**TEXT BLOCK:**
------------------------------

Revolution Lullabye

June 1, 2009

DeSana, Preventing Plagiarism

DeSana, Laura Hennessey. Preventing Plagiarism: Tips and Techniques. Urbana, IL: NCTE, 2007.

DeSana, a high school English teacher and part-time writing instructor at NYU, argues that students need to learn how to do original, subjective, interested┬áresearch, not just retell what their sources say. She relies on an literature-based writing assignment sequence that begins with freewriting responses to a primary source, then analyzing and adding secondary sources. Her goal is for students to be the dominant voice in their thesis-driven researched arguments, controlling their source use with effective quoting, paraphrasing, and summarizing. She believes that this kind of assignment sequence, coupled with a range of plagiarism-proof topics that dissuade students from relying on online cheat sources and recycled papers, will teach students to respect the research process and not plagiarize. She has a two-part definition of plagiarism: source of language plagiarism and source of information plagiarism, both equally important to address and curtail through the proper use of citation systems and explicit instruction in paraphrase. She gives teachers seven tools and steps for identifying plagiarism in their students’ papers, often positioning the students as savvy, lethargic, potential cheats who try to pull one over on the teacher because of their Internet expertise.

Quotable Quotes

“For those of us who are vigilant, we will enter the library as dectectives on the trail of a more intelligent theif” (97), on the importance of checking print-based sources in libraries (like secondary sources, CliffsNotes) for student plagiarism attempts

“Individuality self-destructs in endless mirroring” (111), doesn’t see much good in imitation

“We must begin to teach them how to exert control over the chaos – how to shape and academic argument” (7).

“We have to require the higher level of thinking that is achieved through the simultaneous processes of analysis and synthesis” (6).

------------------------------

**DATA FOR REVIEW:**
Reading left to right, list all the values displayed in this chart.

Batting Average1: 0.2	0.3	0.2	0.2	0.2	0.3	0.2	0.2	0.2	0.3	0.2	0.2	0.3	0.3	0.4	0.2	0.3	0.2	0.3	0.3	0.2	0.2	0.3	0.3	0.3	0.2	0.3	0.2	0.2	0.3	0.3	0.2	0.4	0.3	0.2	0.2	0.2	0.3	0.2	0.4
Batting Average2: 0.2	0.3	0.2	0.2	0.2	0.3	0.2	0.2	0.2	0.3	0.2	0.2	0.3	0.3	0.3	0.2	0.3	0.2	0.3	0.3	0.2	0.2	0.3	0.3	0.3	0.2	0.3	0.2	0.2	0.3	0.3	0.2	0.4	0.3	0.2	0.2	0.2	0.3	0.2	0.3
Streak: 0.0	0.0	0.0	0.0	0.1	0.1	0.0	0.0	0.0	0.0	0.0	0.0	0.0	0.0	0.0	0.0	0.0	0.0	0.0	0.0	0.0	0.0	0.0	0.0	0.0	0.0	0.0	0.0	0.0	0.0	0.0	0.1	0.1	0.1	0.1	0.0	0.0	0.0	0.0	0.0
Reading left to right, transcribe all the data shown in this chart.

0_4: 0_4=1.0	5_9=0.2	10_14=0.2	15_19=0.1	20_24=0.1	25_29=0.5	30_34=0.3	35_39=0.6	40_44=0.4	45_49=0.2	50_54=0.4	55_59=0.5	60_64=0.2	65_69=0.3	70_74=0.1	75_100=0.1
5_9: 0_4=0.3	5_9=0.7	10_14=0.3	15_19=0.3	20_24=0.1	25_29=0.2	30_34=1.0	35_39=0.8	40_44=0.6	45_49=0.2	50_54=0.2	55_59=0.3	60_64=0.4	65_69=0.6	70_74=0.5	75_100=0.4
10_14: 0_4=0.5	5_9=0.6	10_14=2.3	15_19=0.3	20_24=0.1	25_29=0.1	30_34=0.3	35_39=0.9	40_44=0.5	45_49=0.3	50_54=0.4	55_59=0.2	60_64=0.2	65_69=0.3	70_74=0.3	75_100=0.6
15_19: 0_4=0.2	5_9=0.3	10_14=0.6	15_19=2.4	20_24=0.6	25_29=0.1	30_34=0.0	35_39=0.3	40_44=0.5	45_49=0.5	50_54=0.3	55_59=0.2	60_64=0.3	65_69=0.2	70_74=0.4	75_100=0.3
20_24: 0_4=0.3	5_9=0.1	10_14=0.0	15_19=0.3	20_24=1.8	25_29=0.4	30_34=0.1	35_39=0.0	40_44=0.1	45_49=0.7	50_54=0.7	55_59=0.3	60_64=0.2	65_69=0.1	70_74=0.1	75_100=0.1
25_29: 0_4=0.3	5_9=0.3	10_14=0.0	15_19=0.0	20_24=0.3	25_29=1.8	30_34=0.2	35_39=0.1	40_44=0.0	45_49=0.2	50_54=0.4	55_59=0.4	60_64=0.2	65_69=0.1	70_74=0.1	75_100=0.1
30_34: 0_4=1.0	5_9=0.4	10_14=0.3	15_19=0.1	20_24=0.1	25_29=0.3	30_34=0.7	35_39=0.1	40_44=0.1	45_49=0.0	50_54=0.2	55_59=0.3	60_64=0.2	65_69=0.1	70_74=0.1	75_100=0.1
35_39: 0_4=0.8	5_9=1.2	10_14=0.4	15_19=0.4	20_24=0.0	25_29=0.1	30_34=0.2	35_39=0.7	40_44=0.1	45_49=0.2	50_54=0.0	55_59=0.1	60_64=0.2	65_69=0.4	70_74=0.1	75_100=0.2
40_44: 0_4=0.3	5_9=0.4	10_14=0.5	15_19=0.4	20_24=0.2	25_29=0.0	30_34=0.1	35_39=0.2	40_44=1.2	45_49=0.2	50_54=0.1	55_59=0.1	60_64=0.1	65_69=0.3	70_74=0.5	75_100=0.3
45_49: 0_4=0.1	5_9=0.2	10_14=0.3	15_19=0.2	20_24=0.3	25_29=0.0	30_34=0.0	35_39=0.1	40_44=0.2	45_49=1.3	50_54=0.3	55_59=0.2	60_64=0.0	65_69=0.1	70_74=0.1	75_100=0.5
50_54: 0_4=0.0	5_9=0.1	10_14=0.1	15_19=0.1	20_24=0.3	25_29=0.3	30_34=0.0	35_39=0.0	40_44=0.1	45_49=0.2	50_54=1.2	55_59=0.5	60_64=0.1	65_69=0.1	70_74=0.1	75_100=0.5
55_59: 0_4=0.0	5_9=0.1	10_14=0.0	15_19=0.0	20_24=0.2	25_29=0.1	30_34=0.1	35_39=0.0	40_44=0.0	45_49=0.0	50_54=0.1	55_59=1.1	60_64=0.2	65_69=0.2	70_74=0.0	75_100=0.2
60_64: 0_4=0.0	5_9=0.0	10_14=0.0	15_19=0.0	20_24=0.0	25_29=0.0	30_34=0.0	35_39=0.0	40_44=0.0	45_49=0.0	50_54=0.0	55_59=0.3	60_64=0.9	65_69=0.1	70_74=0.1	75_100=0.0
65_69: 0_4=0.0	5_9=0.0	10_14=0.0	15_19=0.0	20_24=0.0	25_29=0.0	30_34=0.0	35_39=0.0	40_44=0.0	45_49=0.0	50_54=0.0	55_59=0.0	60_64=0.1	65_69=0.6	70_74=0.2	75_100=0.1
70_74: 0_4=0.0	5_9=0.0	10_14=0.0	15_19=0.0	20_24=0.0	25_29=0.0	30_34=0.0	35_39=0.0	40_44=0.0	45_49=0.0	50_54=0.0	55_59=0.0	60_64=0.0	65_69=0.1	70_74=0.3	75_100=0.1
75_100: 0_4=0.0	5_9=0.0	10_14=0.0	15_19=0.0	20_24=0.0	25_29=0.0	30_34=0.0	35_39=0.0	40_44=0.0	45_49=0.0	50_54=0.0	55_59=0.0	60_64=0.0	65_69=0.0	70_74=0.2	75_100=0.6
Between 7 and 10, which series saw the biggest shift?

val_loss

------------------------------

**YOUR TASKS:**
1 – In the review of the book on preventing plagiarism, what two parts make up DeSana's definition of plagiarism?
2 – From the review of the book on preventing plagiarism, copy the passage starting with "Revolution Lullabye" and going on through "IL: NCTE, 2007.".
3 – Carry on the review of DeSana's book on preventing plagiarism from its last sentence.
The rows have no connection to the review of the book on preventing plagiarism.

**ANSWERS BY TASK:**
1 – Source of language plagiarism and source of information plagiarism.

2 –
Revolution Lullabye

June 1, 2009

DeSana, Preventing Plagiarism

DeSana, Laura Hennessey. Preventing Plagiarism: Tips and Techniques. Urbana, IL: NCTE, 2007.

3 –
The retelling that happens in a book report “is useless for several reasons – foremost among them is that it is a shabby mimicking of the original. No one can write Poe’s ‘The Fall of the Usher’ as well as Poe, nor should another writer attempt to” (4).

“Reporting is a retelling of ideas found; it is not an analysis of ideas found” (1)

“As educators, we must teach students to realize that they are required to have their own insights into source materials. They must engage in a dialogue with the sources they consult. Without this dialogue their research is meaningless and becomes a mere exercise of collecting and organizing” (1)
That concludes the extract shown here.